On July 23, 1999, NASA launched their third Great Observatory, the Chandra X-Ray Observatory which was crucial for understanding the radiating cosmic objects. The carefully polished surface that has a RMS smoothness between 0.185-0.344 nanometers allows very precise reflection and is responsible for Chandra's unparalleled resolution.

Normal mirrors in an optical telescope would absorb the X-ray photons so X-ray telescopes require cylindrical mirror surface with low grazing angle. Chandra uses four pairs of mirrors called the High Resolution Mirror Assembly. The 2 cm-thick mirror substrate is coated with 33 nanometer iridium. The grating spectrometer in Chandra has a precise plate base of 5 nanometer of Chromium and 20 nanometer of Gold and an anti-reflection coating of 15 nanometer thick Tantalum Pentoxide.

Now let’s get back to earth observatories. An extremely large telescope named Giant Magellan Telescope is under construction in Andes, Chile that has an effective aperture of 80 feet diameter telescope. The mirrors are polished to an average smoothness of only 25 nanometers. To put that in perspective, if the mirror was the size of the continental U.S., the highest mountains would be little more than a half-inch high.
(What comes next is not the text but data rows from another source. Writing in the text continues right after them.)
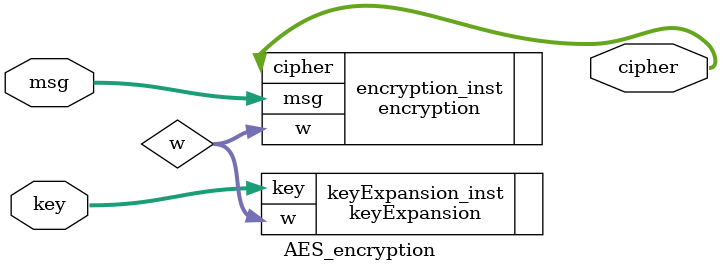
<source format=v>
module AES_encryption #(
    parameter nk=8,parameter nb=4,parameter nr=14
) (
    input [8*4*nb-1:0]msg,
    input [(32*nk)-1:0]key,
    output [8*4*nb-1:0]cipher
);
/**force msg 16#ccddeeff8899aabb4455667700112233
force key 16#0c0d0e0f08090a0b0405060700010203
*/
    wire [(32*nb*(nr+1))-1:0]w;
    keyExpansion #(
        .nk(nk),
        .nb(nb),
        .nr(nr)
    ) keyExpansion_inst (
        .key(key),
        .w(w)
    );
    encryption #(
        .nk(nk),
        .nb(nb),
        .nr(nr)
    ) encryption_inst (
        .msg(msg),
        .w(w),
        .cipher(cipher)
    );
endmodule
</source>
Gravitational waves are 'ripples' in the fabric of space-time caused by catastrophic events such as colliding black holes, the collapse of supernovae etc. To detect these gravitational waves in conjunction with Einstein’s theory of relativity, the Laser Interferometer Gravitational-Wave Observatory (LIGO) was built. The surface quality of the mirrors used in the advanced LIGO is determined by the targeted round-trip optical loss in the arm cavities. Although polishing specifications required less than only 0.3 nanometer smoothness, advanced LIGO mirrors has a smoothness of 0.08 – 0.23 nanometers

The successor to Hubble Space Telescope and NASA’s current flagship program is a $9 billion orbital observatory named James Webb Space Telescope, planned to lift off in 2018. It will offer unprecedented resolution and sensitivity from long-wavelength visible light, and near-infrared to the mid-infrared light. While Hubble has a 7.9 ft primary mirror, the JWST features a much larger 21.3 ft mirror, composed of 18 hexagonal segments. When combined, these will offer seven times the light collecting area of Hubble, alongside instruments that are 100 times more sensitive. When fully operational, the JWST will be the most powerful space telescope ever built, capable of seeing the very first generation of stars which ignited less than 200 million years after the Big Bang.
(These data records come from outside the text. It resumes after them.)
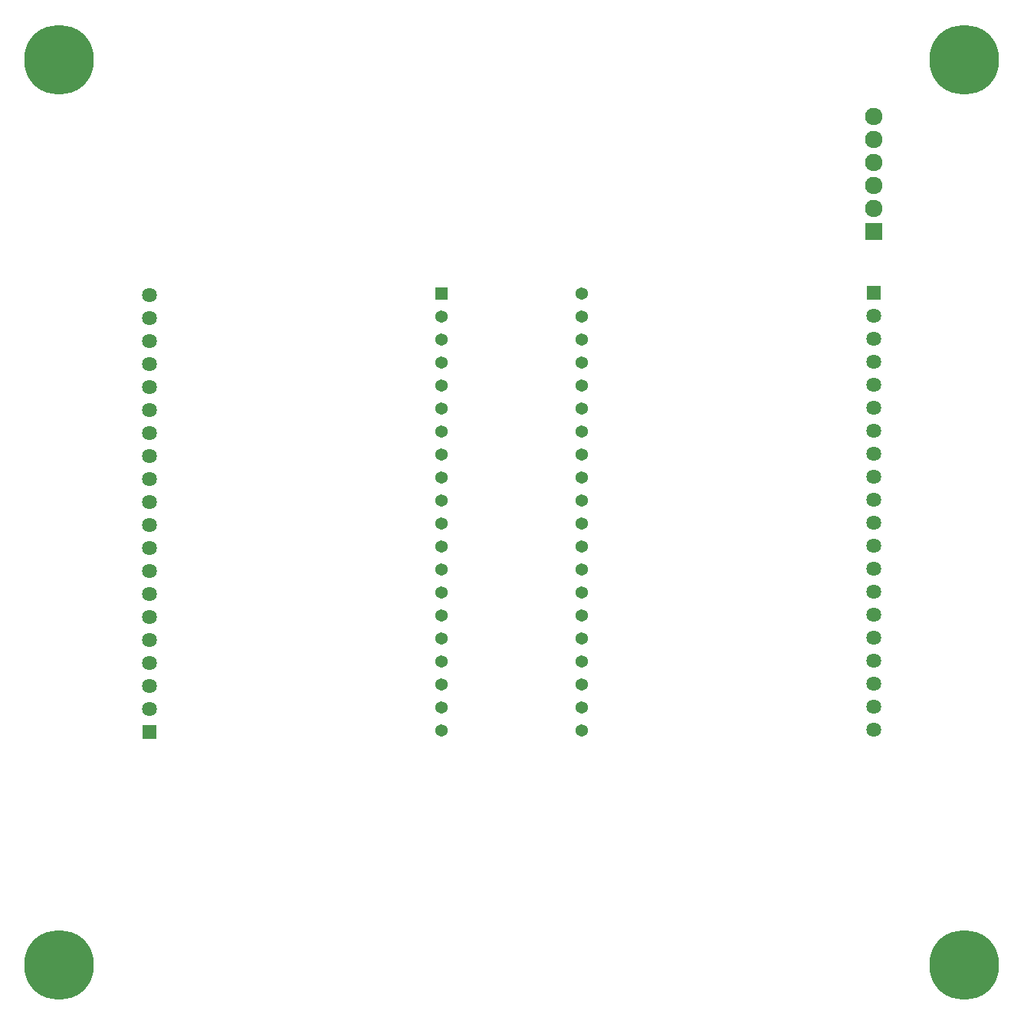
<source format=gbs>
G04*
G04 #@! TF.GenerationSoftware,Altium Limited,Altium Designer,24.1.2 (44)*
G04*
G04 Layer_Color=16711935*
%FSLAX44Y44*%
%MOMM*%
G71*
G04*
G04 #@! TF.SameCoordinates,A8F9B381-EDA8-4368-A6AD-9EAFAD04DD4A*
G04*
G04*
G04 #@! TF.FilePolarity,Negative*
G04*
G01*
G75*
%ADD26R,1.9282X1.9282*%
%ADD27C,1.9282*%
%ADD28R,1.6282X1.6282*%
%ADD29C,1.6282*%
%ADD30R,1.3632X1.3632*%
%ADD31C,1.3632*%
%ADD32C,7.7032*%
D26*
X900000Y810260D02*
D03*
D27*
Y835660D02*
D03*
Y861060D02*
D03*
Y886460D02*
D03*
Y911860D02*
D03*
Y937260D02*
D03*
D28*
Y742550D02*
D03*
X100000Y257450D02*
D03*
D29*
X900000Y717150D02*
D03*
Y691750D02*
D03*
Y666350D02*
D03*
Y640950D02*
D03*
Y615550D02*
D03*
Y590150D02*
D03*
Y564750D02*
D03*
Y539350D02*
D03*
Y513950D02*
D03*
Y488550D02*
D03*
Y463150D02*
D03*
Y437750D02*
D03*
Y412350D02*
D03*
Y386950D02*
D03*
Y361550D02*
D03*
Y336150D02*
D03*
Y310750D02*
D03*
Y285350D02*
D03*
Y259950D02*
D03*
X100000Y282850D02*
D03*
Y308250D02*
D03*
Y333650D02*
D03*
Y359050D02*
D03*
Y384450D02*
D03*
Y409850D02*
D03*
Y435250D02*
D03*
Y460650D02*
D03*
Y486050D02*
D03*
Y511450D02*
D03*
Y536850D02*
D03*
Y562250D02*
D03*
Y587650D02*
D03*
Y613050D02*
D03*
Y638450D02*
D03*
Y663850D02*
D03*
Y689250D02*
D03*
Y714650D02*
D03*
Y740050D02*
D03*
D30*
X422520Y741300D02*
D03*
D31*
Y715900D02*
D03*
Y690500D02*
D03*
Y665100D02*
D03*
Y639700D02*
D03*
Y614300D02*
D03*
Y588900D02*
D03*
Y563500D02*
D03*
Y538100D02*
D03*
Y512700D02*
D03*
Y487300D02*
D03*
Y461900D02*
D03*
Y436500D02*
D03*
Y411100D02*
D03*
Y385700D02*
D03*
Y360300D02*
D03*
Y334900D02*
D03*
Y309500D02*
D03*
Y284100D02*
D03*
Y258700D02*
D03*
X577480D02*
D03*
Y284100D02*
D03*
Y309500D02*
D03*
Y334900D02*
D03*
Y360300D02*
D03*
Y385700D02*
D03*
Y411100D02*
D03*
Y436500D02*
D03*
Y461900D02*
D03*
Y487300D02*
D03*
Y512700D02*
D03*
Y538100D02*
D03*
Y563500D02*
D03*
Y588900D02*
D03*
Y614300D02*
D03*
Y639700D02*
D03*
Y665100D02*
D03*
Y690500D02*
D03*
Y715900D02*
D03*
Y741300D02*
D03*
D32*
X1000000Y0D02*
D03*
X-0D02*
D03*
X1000000Y1000000D02*
D03*
X0Y1000000D02*
D03*
M02*

</source>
The mirrors’ reflective coating must be a uniform 100 nanometer thick gold coating which was achieved through a process called vacuum vapor disposition. The mirrors were then polished to an average smoothness of only 20 nanometers. To align the 18 mirror segments and focus on the most distant objects, the Webb Observatory must be highly stable, with a movement of nanometer-level precision. The backplane structure is designed to provide unprecedented thermal stability performance at temperatures colder than -240°C. At these temperatures, the backplane was engineered to be steady down to 32 nanometers.
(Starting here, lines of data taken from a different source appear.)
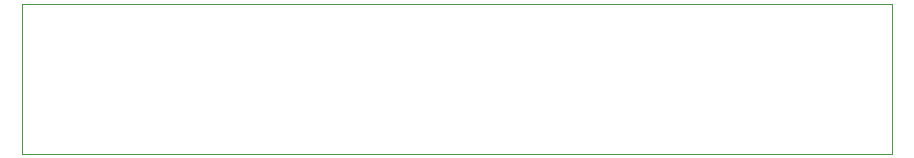
<source format=gbr>
%TF.GenerationSoftware,KiCad,Pcbnew,5.1.7-a382d34a8~88~ubuntu18.04.1*%
%TF.CreationDate,2021-04-14T12:48:07-04:00*%
%TF.ProjectId,Pressure_Switch,50726573-7375-4726-955f-537769746368,rev?*%
%TF.SameCoordinates,Original*%
%TF.FileFunction,Profile,NP*%
%FSLAX46Y46*%
G04 Gerber Fmt 4.6, Leading zero omitted, Abs format (unit mm)*
G04 Created by KiCad (PCBNEW 5.1.7-a382d34a8~88~ubuntu18.04.1) date 2021-04-14 12:48:07*
%MOMM*%
%LPD*%
G01*
G04 APERTURE LIST*
%TA.AperFunction,Profile*%
%ADD10C,0.050000*%
%TD*%
G04 APERTURE END LIST*
D10*
X87630000Y-83820000D02*
X161290000Y-83820000D01*
X87630000Y-96520000D02*
X87630000Y-83820000D01*
X161290000Y-96520000D02*
X87630000Y-96520000D01*
X161290000Y-83820000D02*
X161290000Y-96520000D01*
M02*

</source>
Up until now we’ve mostly seen the use of nanotechnology in astronomy only in mirror technology. But NASA is doing extensive research about other nanomaterials such as carbon nanotubes, graphene etc. We hope to see the incorporation of these nanomaterials in future observatories for making nanosensors, lightweight structure and mirror substrate that will significantly reduce weight and launching cost. As mirror technology gets better and the sensors are improved, we hope to see the universe in even greater clarity. Nanometer level components will one day help us reach places billions of light years away.